WWW.INDONESIACERDASNEWS.COM | SEMARANG – Menjelang Pesta Demokrasi yang jatuh di tahun 2024, Gerakan NKRI Sehat Jawa Tengah bekerjasama dengan KREKI (Komunitas Relawan Emergensi Kesehatan Indonesia) Provinsi Jawa Tengah dan GARIS Jawa Tengah mengadakan pelatihan “Bantuan Hidup Dasar” atau Basic Life Support tanggal 19 November 2023 di Jalan Pandanaran 100 Semarang. Hadir dalam acara tersebut selain pengurus dari ketiga organisasi tersebut juga diikuti oleh lebih dari 70 orang yang terdaftar menjadi peserta pelatihan.
Dalam uraiannya, dr. Agung Sudarmanto, MM selaku ketua penyelenggara mengatakan bahwa tujuan diselenggarakannya pelatihan ini dikarenakan terinspirasi dari kejadian pelaksanaan Pemilu tahun 2019 yang telah mencatat korban 894 petugas KPU meninggal dunia, yang salah satu sebab kematiannya adalah akibat kekurangtahuan sebagian masyarakat tentang cara memberikan bantuan hidup dasar. Apabila terjadi kasus henti jantung.

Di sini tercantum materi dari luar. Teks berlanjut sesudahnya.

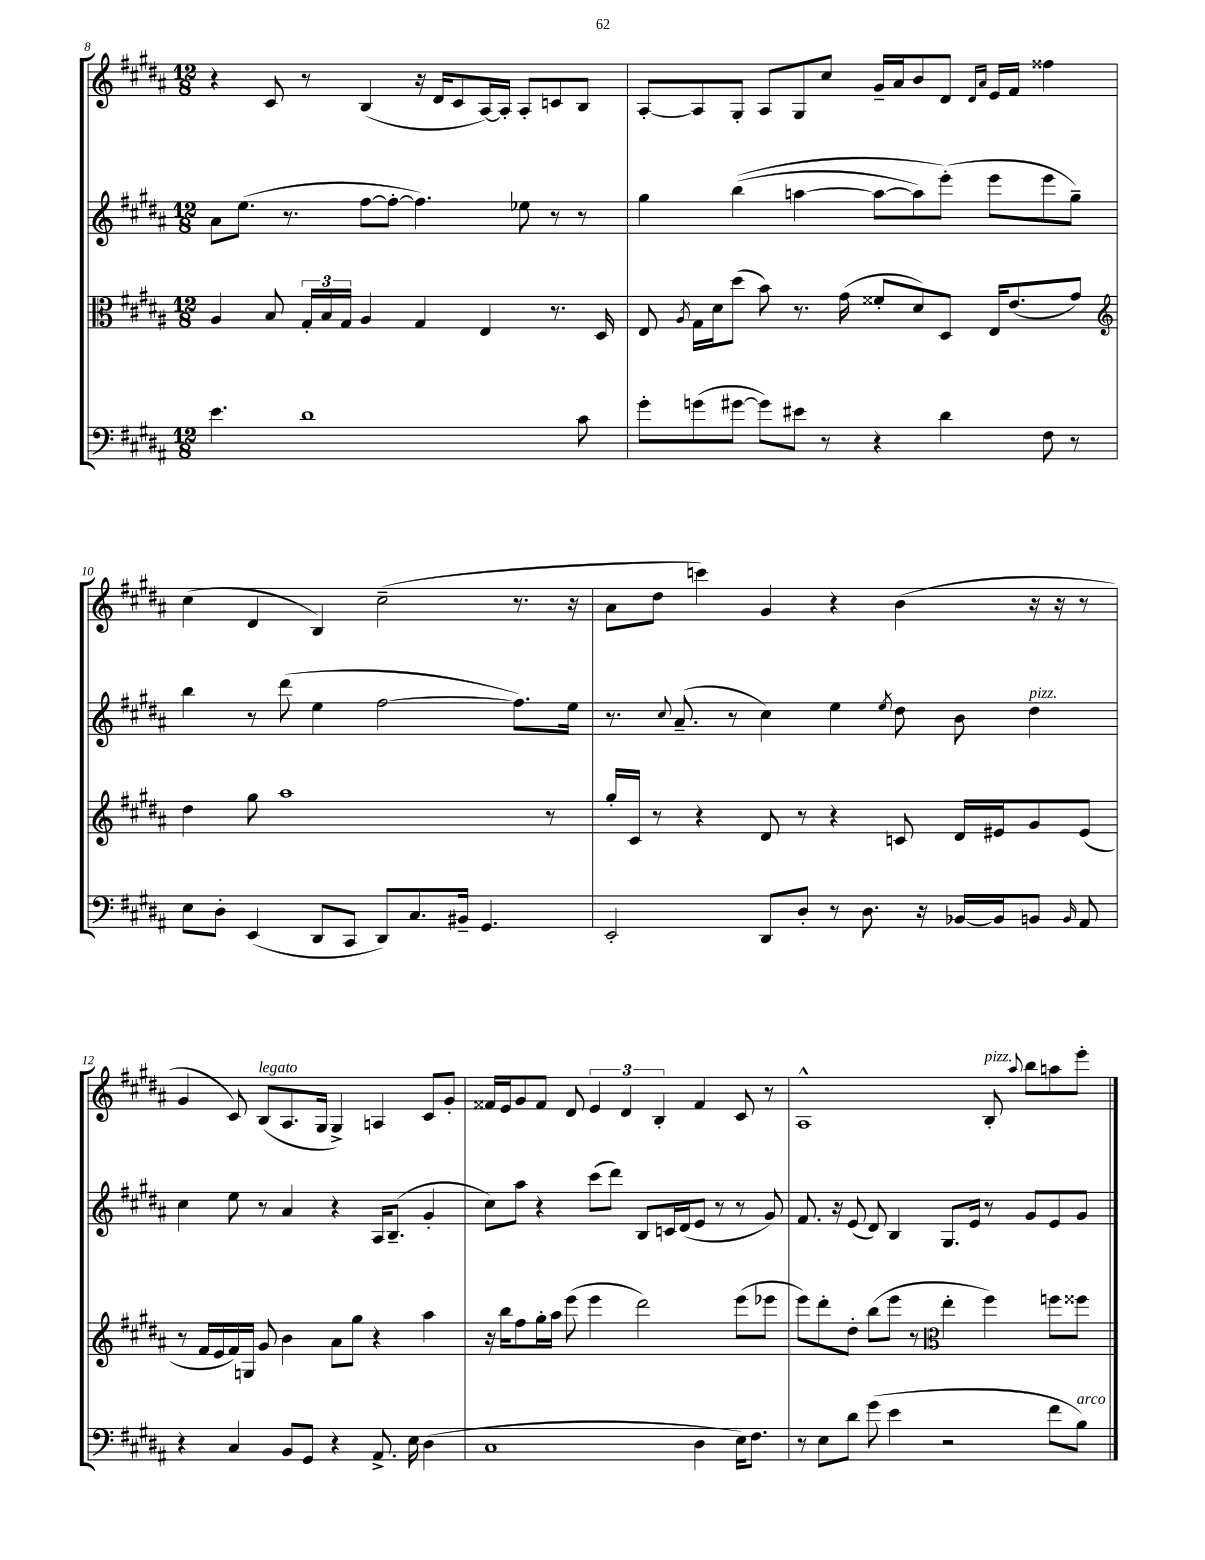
<<
\new StaffGroup <<
\new Staff = "s0" {
    \clef treble \key b \major \numericTimeSignature \time 12/8
    \autoBeamOff r4 cis'8 r8 b4( r16 dis'16[ cis'8 ais16~) ais16]-. ais8[-. c'8 b8] |
    ais8[~-. ais8 gis8]-. ais8[ gis8 cis''8] gis'16[-- ais'16 b'8 dis'8] \grace { dis'16[ ais'16] } e'16[ fis'16] fisis''4 |
    cis''4( dis'4 b4) cis''2--( r8. r16 |
    ais'8[ dis''8] c'''4) gis'4 r4 b'4( r16 r16 r8 |
    gis'4 cis'8) b8[^\markup { \italic "legato" }( ais8. gis16] gis4->) a4 cis'8[ gis'8]-. |
    fisis'16[ e'16 gis'8 fisis'8] dis'8 \tuplet 3/2 { e'4 dis'4 b4-. } fisis'4 cis'8 r8 |
    ais1-^ b8-.^\markup { \italic "pizz." } \appoggiatura { ais''8 } b''8[ a''8 e'''8]-. \bar "|." |
}
\new Staff = "s1" {
    \clef treble \key b \major \numericTimeSignature \time 12/8
    \autoBeamOff ais'8[ e''8.]( r8. fis''8[~ fis''8]~-. fis''4.) ees''8 r8 r8 |
    gis''4 b''4(\( a''4~ a''8[~ a''8) e'''8]-.(\) e'''8[ e'''8 gis''8]--) |
    b''4 r8 dis'''8( e''4 fis''2~ fis''8.[) e''16] |
    r8. \appoggiatura { cis''8 } ais'8.--( r8 cis''4) e''4 \acciaccatura { e''8 } dis''8 b'8 dis''4^\markup { \italic "pizz." } |
    cis''4 e''8 r8 ais'4 r4 ais16[ b8.]--( gis'4-. |
    cis''8[) ais''8] r4 cis'''8[( dis'''8]) b8[ c'16 dis'16( e'8] r8 r8 gis'8) |
    fis'8. r16 e'8( dis'8) b4 gis8.[ e'16] r8 gis'8[ e'8 gis'8] \bar "|." |
}
\new Staff = "s2" {
    \clef alto \key b \major \numericTimeSignature \time 12/8
    \autoBeamOff ais4 b8 \tuplet 3/2 { gis16[-. b16 gis16] } ais4 gis4 e4 r8. dis16 |
    e8 \acciaccatura { ais8 } gis16[ dis'16 dis''8]( b'8) r8. gis'16( fisis'8[-. dis'8) dis8] e16[ e'8.( gis'8]) |
    \clef treble dis''4 gis''8 ais''1 r8 |
    gis''16[-. cis'16] r8 r4 dis'8 r8 r4 c'8 dis'16[ eis'16 gis'8 eis'8]( |
    r8 fis'16[ e'16 fis'16) g16] gis'8 b'4 ais'8[ gis''8] r4 ais''4 |
    r16 b''16[ fis''8 gis''16-. ais''16] e'''8( e'''4 dis'''2) e'''8[( ees'''8] |
    e'''8[) dis'''8-. dis''8]-. b''8[( e'''8] r8 \clef alto e''4-. fis''4) f''8[ fisis''8] \bar "|." |
}
\new Staff = "s3" {
    \clef bass \key b \major \numericTimeSignature \time 12/8
    \autoBeamOff e'4. dis'1 cis'8 |
    gis'8[-. g'8( gis'8]~ gis'8[) eis'8] r8 r4 dis'4 fis8 r8 |
    e8[ dis8]-. e,4( dis,8[ cis,8] dis,8[) cis8. bis,16]-- gis,4. |
    e,2-. dis,8[ dis8]-. r8 dis8. r16 bes,16[~ bes,16 b,8] \grace { b,16 } ais,8 |
    r4 cis4 b,8[ gis,8] r4 ais,8.-> e16 dis4( |
    cis1 dis4 e16[) fis8.] |
    r8 e8[ dis'8] gis'8( e'4 r2 fis'8[ b8]^\markup { \italic "arco" }) \bar "|." |
}
>>
>>
\layout { \context { \Score currentBarNumber = #8 } }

“BHD atau Bantuan Hidup Dasar adalah Tindakan Dasar untuk menyelamatkan korban atau pasien yang mengalami henti jantung. Tindakan ini harus dilakukan secara cepat dan profesional agar penanganan yang cepat akan memperbesar tingkat keberhasilan Bantuan Hidup Dasar. Menyelamatkan jiwa seseorang. Dan berdasar European Resuscitation Council (ERC) 2010, henti jantung (fibrilasi ventrikel) yang segera di RJP (Resusitasi Jantung Paru) dan dilakukan defibrilasi dalam waktu 3-5 menit sejak korban tidak sadarkan diri memiliki angka keberhasilan hingga 49-75%. Sementara, penundaan defibrilasi pada korban henti jantung akan menurunkan kemungkinan selamat 10-12% tiap menitnya, “ kata Agung.
Sementara itu dr H. Mulyo Prasedyo, MH salah seorang pengurus KREKI Jateng dan juga Ketua PDUI Komisariat Pati memberikan pelatihan teknik kompresi yakni tindakan yang harus segera dilakukan tanpa menunda dengan adanya indikasi di atas seperti hilangnya kesadaran serta tidak ditemukannya denyut nadi pada arteri besar misalnya pembulun darah Karotis. “Kompresi dada dilakukan pada persilangan antara kedua putting dan ditengah-tengah tulang sternum,”kata Mulyo.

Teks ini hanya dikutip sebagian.